I was about six years old when I heard someone say the word “nandaray” – it sounded lovely nan-daaa-ray… I imagined it to be a woman wearing a floaty white dress doing a twirling dance. I could only imagine nandara until one day I saw it. By then I was well into my twenties and it was 2009. The nandara, the show, I watched was at the French Cultural Centre in Kabul.
On the stage were Dur Mohammad Keshmi and Mir Maftoon and in the audience were teenaged Kabulis, boys with the shadow of moustache above their lips and girls made up, dressed in tight jeans and long tunics huddled together.
Maftoon and Keshmi were amazing. The rhythm of their music, the almost erotic words of their songs about young, often unrequited, love and their subtle dance moves, Maftoon with his shoulders and Keshmi with his bearded face made us drunk. The boys cheered, whistled and danced, the girls swayed. It was beautiful – it was the first nandara – the very first show I watched. It was magical.
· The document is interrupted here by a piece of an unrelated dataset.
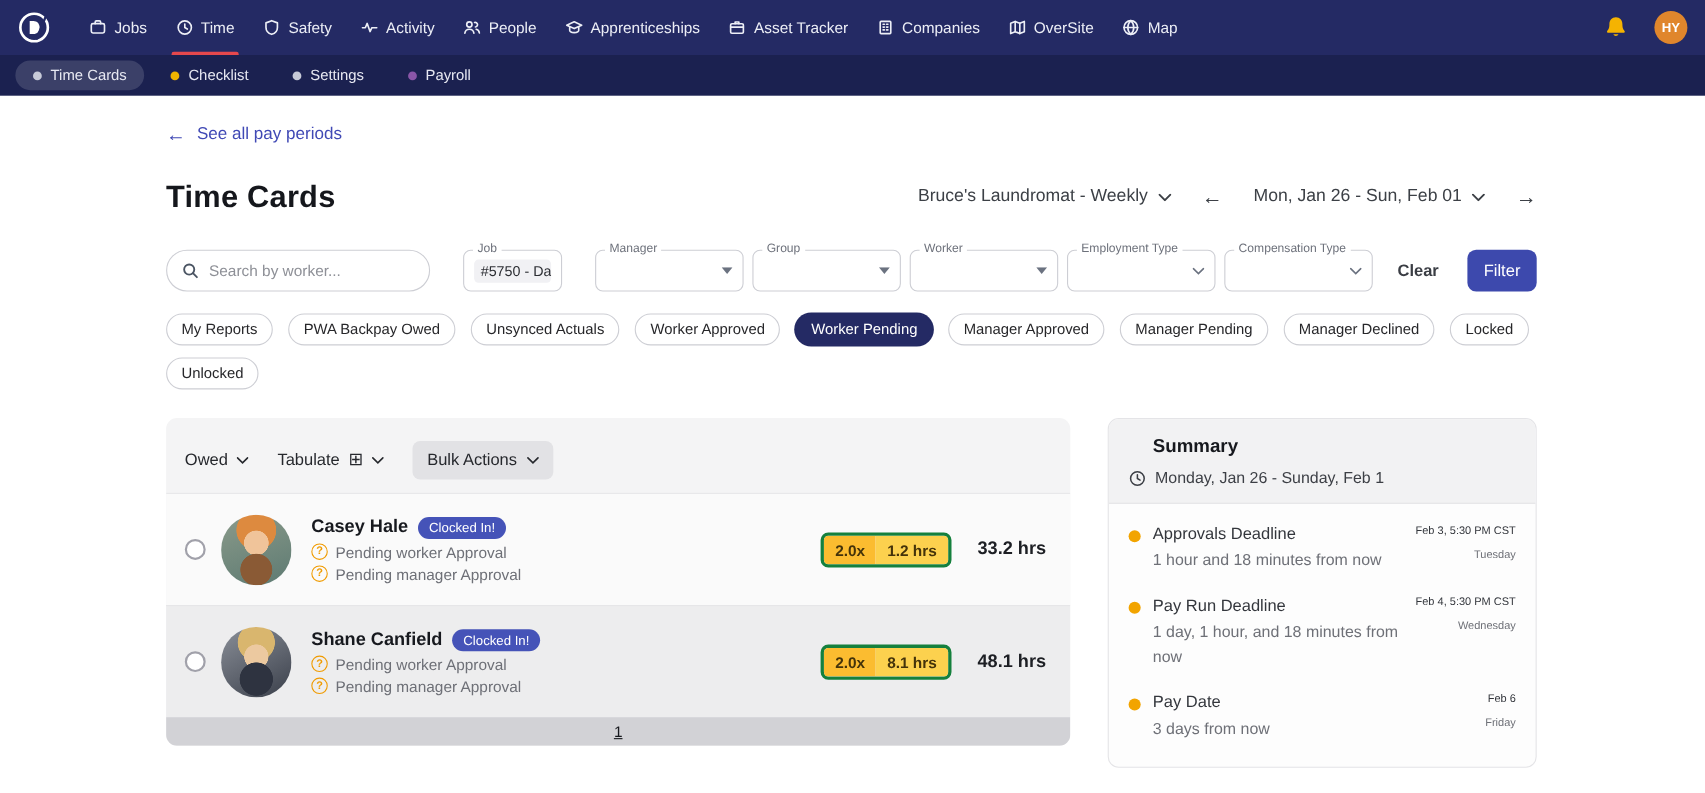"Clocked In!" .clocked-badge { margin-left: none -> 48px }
That day I cried. I mourned the loss of the two decades of my life when I couldn’t be part of a show – the twenty years lost to the war, the displacement and the Taliban. I also cried of happiness that, unlike me, the auditorium full of young people could experience the magic of show without waiting for so long. They were so beautiful to watch.
Today, a young man blew up the same auditorium. Early on people said that the bomber sat in the audience, watched the play and then blew himself up. I couldn’t believe it. How could someone watch a play – be part of a nandaray – and still decide to end his life? Why did he do this and why a show? Why kill magic and beauty?
I am now wondering what (else) can we do to change things for good? Should we be more careful of our security and build our fort walls higher? Should we run around telling the world that YES Afghanistan has hit iceberg but isn’t sinking? Should we fight the “experts” on Afghanistan who claim that we are a naive, corrupt and insignificant minority in Afghanistan and strong majority, the religion and the tribe is on the side of the bomber? Should we pull Ghani from his collar, look him in the eye and tell him that he must fight and not embrace the enemy? Should we create a mural, light candles, place flowers, should we invent a new language, should we break the Internet??? What should we do? What can we do?
One thing that I know we should do is to make sure that the nandaray goes on. We must make sure that everyone in this country gets hooked on a magical show. And we need to make sure that this show is a good one; with excellent loud music, beautiful colours and lights, with poems that pulls on heartstrings, with intoxicating dance. Maybe one person will watch the nandaray, see the beauty and decide to live on and not die and kill.